First, peel bāo
1, peeling [bāo pí] To peel off the outer layer of something.
2, stripping [bāo piāo] and looting.
3, the group stripped [tuán bāo] of criticism and criticism.
4, peeling [diāo bāo] damage.
5. Pull and peel [xián bāo].
6, chu peel [chǔ bāo] refers to blow, damage.
7, humiliation [bā o r incarnation] refers to the humiliation of dismissal.
8, stripped sitting [bāo zuò] dismissed. "Biography of An Lushan in Old Tang Dynasty": "Being long and understanding six strange languages is a mutual market. For twenty years, Zhang Shouxuan spent the festival in Youzhou, and Lushan was aware of stealing sheep. He stood guard and stripped himself, trying to kill him with a stick. "
Second, peel B not
1, exploitation [bō xuē] originally refers to plunder, but now it refers to the use of [a person's] labor without giving fair or considerable remuneration.
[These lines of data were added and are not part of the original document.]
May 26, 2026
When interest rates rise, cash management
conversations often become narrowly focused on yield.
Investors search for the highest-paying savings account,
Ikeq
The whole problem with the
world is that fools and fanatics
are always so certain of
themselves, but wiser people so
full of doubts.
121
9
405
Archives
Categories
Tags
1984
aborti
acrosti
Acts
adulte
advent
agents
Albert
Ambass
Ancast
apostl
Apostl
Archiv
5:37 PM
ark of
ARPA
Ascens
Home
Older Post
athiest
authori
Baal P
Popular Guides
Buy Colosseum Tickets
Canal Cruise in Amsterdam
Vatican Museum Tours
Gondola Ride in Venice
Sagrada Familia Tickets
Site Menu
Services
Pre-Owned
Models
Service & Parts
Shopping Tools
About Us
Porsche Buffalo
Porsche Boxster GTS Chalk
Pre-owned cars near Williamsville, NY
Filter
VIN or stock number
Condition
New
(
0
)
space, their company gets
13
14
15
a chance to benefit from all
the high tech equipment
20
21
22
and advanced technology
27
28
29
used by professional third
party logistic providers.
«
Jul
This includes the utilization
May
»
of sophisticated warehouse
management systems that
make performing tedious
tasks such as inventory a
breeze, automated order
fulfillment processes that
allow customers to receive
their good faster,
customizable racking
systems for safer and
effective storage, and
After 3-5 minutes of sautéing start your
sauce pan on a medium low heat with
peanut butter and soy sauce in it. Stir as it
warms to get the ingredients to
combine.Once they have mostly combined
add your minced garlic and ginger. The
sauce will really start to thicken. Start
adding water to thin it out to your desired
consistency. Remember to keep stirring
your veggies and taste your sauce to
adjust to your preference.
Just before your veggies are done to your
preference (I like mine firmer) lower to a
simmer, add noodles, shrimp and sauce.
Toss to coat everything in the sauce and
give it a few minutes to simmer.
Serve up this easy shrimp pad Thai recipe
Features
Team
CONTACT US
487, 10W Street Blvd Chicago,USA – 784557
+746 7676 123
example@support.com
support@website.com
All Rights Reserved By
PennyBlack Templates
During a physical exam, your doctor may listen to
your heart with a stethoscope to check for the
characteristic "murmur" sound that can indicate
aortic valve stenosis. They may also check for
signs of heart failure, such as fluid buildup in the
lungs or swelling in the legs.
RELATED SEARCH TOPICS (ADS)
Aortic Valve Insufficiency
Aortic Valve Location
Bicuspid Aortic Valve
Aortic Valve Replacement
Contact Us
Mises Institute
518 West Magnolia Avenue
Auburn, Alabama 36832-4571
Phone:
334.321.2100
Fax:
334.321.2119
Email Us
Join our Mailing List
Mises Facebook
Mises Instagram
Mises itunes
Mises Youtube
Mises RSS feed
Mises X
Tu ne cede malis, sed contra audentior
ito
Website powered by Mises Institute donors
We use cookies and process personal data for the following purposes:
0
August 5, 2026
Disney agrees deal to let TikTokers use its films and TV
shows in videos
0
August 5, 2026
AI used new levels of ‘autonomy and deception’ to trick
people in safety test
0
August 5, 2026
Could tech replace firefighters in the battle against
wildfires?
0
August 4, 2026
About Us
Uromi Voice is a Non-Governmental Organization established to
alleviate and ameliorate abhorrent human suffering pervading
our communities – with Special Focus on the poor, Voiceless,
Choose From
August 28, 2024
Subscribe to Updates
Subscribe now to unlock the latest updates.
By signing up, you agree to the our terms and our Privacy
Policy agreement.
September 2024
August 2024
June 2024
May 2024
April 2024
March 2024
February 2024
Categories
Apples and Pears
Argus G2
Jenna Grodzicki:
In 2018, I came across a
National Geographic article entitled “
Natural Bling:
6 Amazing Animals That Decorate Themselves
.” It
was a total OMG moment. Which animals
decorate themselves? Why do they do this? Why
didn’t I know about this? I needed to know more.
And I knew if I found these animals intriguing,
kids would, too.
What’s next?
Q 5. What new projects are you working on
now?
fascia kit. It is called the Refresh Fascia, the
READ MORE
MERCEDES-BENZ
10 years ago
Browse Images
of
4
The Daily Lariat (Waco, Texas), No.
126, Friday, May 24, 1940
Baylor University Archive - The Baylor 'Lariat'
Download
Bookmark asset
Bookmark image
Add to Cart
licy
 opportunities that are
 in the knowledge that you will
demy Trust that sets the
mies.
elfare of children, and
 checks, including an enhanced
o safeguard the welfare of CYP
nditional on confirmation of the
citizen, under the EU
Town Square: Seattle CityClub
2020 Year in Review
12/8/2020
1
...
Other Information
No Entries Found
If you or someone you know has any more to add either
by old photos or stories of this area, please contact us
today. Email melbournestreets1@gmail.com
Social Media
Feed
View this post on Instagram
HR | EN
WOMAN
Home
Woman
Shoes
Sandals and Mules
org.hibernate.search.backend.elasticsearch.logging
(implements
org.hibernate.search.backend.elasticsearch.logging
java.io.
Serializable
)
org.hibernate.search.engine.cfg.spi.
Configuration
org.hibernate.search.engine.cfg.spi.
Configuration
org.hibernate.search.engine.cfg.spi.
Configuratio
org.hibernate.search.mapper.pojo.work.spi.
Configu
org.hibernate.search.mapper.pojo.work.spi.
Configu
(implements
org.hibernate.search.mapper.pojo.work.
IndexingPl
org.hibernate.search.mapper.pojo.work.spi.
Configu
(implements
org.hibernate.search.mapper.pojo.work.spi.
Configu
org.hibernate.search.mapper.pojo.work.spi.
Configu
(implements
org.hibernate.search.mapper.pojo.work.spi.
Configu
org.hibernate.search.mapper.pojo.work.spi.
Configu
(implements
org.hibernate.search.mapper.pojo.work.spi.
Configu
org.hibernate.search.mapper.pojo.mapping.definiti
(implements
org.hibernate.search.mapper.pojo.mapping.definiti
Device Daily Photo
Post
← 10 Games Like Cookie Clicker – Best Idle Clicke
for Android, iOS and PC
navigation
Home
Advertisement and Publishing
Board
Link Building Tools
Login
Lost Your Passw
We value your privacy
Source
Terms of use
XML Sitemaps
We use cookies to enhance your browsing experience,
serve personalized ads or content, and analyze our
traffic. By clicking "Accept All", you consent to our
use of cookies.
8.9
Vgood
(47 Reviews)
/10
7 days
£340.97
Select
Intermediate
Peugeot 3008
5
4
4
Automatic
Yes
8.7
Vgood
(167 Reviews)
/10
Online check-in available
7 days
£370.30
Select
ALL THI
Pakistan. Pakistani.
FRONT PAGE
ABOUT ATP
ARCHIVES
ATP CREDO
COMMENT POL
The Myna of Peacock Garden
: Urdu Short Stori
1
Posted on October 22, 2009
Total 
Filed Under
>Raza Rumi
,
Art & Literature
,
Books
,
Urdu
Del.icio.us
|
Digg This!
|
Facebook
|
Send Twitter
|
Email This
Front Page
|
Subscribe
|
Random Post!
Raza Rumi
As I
2, denudation [b not shy] peeling and gradually damaged due to the use of fake and inferior coatings, the wall skin was denuded in half a year.
3. Deprive [bō duó] of exploitation and plunder.
4. Stripping [bō lí] Attachment or covering falls off.
5. Peeling [bō zhuó] is also called "peeling". Onomatopoeia Knocking at the door or playing chess.
6. The covering on the surface of the object falls off in pieces.
7. exploitation [pán bō] refers to borrowing money at high interest and calculating exploitation.
8. Stripping Pass [bō i] Stripping Pass has been brilliant at the junction of Yunnan and Guangxi for hundreds of thousands of years, and is known as the "Yunnan-Guangdong-Tianjin Pass".